On Capitol Hill, there was little consensus on the scope of Obama’s authority to broaden the campaign against the Islamic State extremists. While some lawmakers said the president has the power he needs under the Constitution, others were seeking a more central congressional role in the effort.
“I think it is to his advantage and the country’s advantage to have Congress buy into that,” Senate Minority Leader Mitch McConnell, R-Ky., said before joining other Republican and Democratic leaders in the Oval Office on Tuesday for a meeting with Obama.
An aide to House Speaker John Boehner said the Ohio Republican expressed support for efforts to increase the effectiveness of the Iraqi security forces and for equipping the Syrian opposition. Boehner also said he would support the deployment of U.S. military personnel to Iraq in a training and advisory role and to “assist with lethal targeting” of Islamic State leadership, according to the aide, who spoke on condition of anonymity because he was not authorized to discuss the private meeting by name.
The U.S. is already launching airstrikes against Islamic State targets inside Iraq, undertaken at the invitation of the Iraqi government and without formal authorization from Congress. But the mission has been limited to strikes that help protect American interests in the region and prevent humanitarian crises.
U.S. officials said Obama was expected to loosen those limitations and open a broader counterterrorism campaign against the militants in Iraq. Following the Islamic State group’s shocking beheading of two American journalists in Syria, Obama began more seriously considering extending strikes into that country.

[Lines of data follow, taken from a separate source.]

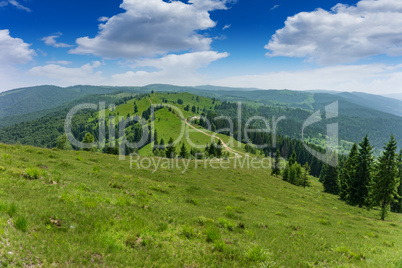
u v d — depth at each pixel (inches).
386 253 623.2
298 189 3011.8
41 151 1314.0
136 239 396.5
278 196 1915.6
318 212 1485.0
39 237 322.3
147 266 325.1
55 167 919.0
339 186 3326.8
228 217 756.6
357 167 2487.7
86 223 406.6
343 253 564.1
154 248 380.8
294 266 424.2
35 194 475.8
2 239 285.3
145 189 930.1
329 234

People who have spoken with Obama in recent days said it appeared likely he would take that step. At a private dinner Monday with foreign policy experts, Obama emphasized the importance of viewing the Islamic State as one organization, not two groups separated by a border. Administration officials and others familiar with Obama’s thinking spoke on condition of anonymity because they were not authorized to be identified.
Obama’s spokesman has said the president is willing “to go wherever is necessary to strike those who are threatening Americans.” However, Obama has continued to rule out sending U.S. troops into ground combat operations in the Middle East.
In a shift for a war-weary nation, new polls suggest the American people would support a sustained air campaign. A Washington Post-ABC News poll released Monday showed 71 percent of Americans support airstrikes in Iraq, up from 54 percent just three weeks ago. And 65 percent say they support extending airstrikes into Syria.
Taking that latter step would raise legal and geopolitical issues that Obama has long sought to avoid, particularly without formal congressional authorization.
Unlike in Iraq, Obama would not be acting at the invitation of a host government. However, some international law experts say airstrikes could be justified as a matter of self-defense if Obama argues the Islamic State group poses a threat to the U.S. and its allies from inside Syria, whose government is unwilling or unable to stop it.
Another possibility: Although the U.S. has said it will not coordinate with Assad, his government could give back-channel consent to American attacks. Obama would still have to contend with the notion that American airstrikes against the militants were helping Assad, who has overseen Syria’s bloody civil war. The U.S. has long called for Assad to leave power, and the Islamic State group is one of the groups inside Syria that is seeking to oust him.